Autophagy has been recognized as a potential target for cancer therapy. The antimalarial drug chloroquine (CQ) is able to inhibit autophagy and therefore is being considered for cancer therapeutics. However, the relatively low potency of CQ prompted us to investigate whether other lysosomotropic agents might be more effective, and thus potentially more useful. We therefore compared the cytotoxic efficacy of CQ, the quinoline analog mefloquine (MQ), and the fluoroquinolones ciprofloxacin and levofloxacin in several human breast cancer cell lines. We found that MQ was the Amoclan Tablets Dose most potent compound tested; it inhibited autophagy, triggered endoplasmic reticulum stress, and caused cell death in T47D and MDA-MB-231. Altogether, our study demonstrates superior potency of MQ over CQ and the ability of MQ to produce anticancer effects in both hormone receptor positive and negative breast cancer cell lines, suggesting its usefulness in treating various types of cancer.

proxime 500 mg 2015-10-19

Information was obtained from reviewing medical literature accessible on Cefspan Dose Ped PubMed Central. The search term 'spontaneous bacterial peritonitis' was cross-referenced with 'bacteria', 'risk factors', 'ascites', 'paracentesis', 'ascitic fluid analysis', 'diagnosis', 'treatment', 'antibiotics', 'prophylaxis', 'liver transplantation' and 'nutrition'.

proxime tablet 2016-02-20

The importance of Staphylococcus aureus as a persistent nosocomial and community acquired pathogen has become a global health concern. It has a remarkable capability of evolving different mechanisms of resistance to most antimicrobial agents. The aim of the present study is to establish the incidence of Azitrox 250 Mg Pret S. aureus in clinical specimens and its antibiotic sensitivity pattern to various antibiotics in this locality.

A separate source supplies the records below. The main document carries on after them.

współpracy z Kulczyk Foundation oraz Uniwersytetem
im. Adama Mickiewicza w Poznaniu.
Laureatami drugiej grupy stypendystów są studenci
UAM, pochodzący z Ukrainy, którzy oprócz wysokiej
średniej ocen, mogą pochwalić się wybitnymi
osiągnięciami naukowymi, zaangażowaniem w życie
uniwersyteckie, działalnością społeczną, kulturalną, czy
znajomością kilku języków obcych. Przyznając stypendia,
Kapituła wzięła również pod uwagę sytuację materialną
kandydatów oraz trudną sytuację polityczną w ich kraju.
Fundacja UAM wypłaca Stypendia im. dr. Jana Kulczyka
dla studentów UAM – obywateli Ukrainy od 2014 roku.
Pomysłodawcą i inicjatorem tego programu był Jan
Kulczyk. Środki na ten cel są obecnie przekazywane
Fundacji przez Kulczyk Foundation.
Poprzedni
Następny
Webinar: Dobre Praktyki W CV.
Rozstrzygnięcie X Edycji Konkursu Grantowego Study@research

proxime tabletas 500 mg 2015-03-01

An 83-year-old white woman presented to her physician with five days of hemoptysis. She was diagnosed with right lower-lobe pneumonia based on chest X-ray, and levofloxacin 500 mg/d po for 10 days was prescribed. Three days into treatment she began having a variety of adverse effects, including severe nausea, constipation, stomach cramps, and dizziness. Signs of tendonitis began three days after Ziprax Dry Syrup treatment and peaked four days after completion of therapy. Two weeks later, she was treated by her podiatrist with an ankle immobilizer and rest. At her three-week follow-up, she had marked improvement in her pain and bruising; however, her symptoms had not completely resolved.

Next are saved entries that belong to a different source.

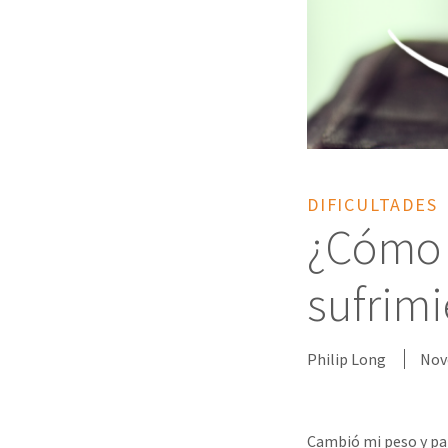
DIFICULTADES
¿Cómo 
sufrim
Philip Long
Nov
Cambió mi peso y pap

proxime 500 mg dosis 2015-10-25

Our finding have shown that H. influenzae was the most prevalent pathogen followed by S. aureus, GABHS, M. catarrhalis, and S. pneumoniae and that there was no Levaquin 500mg Dosage unique antibiotic to combat all prevalent pathogens, but penicillins could be the choice in GABHS and H. influenzae; beta-lactamase inhibitors and cefotaxime for GABHS, H. influenzae, and S. aureus; macrolids in GABHS and S. aureus; cotrimoxazole in H. influenzae and S. aureus; and levofloxacin and telithromycin in the treatment of S. penumoniae related URTIs.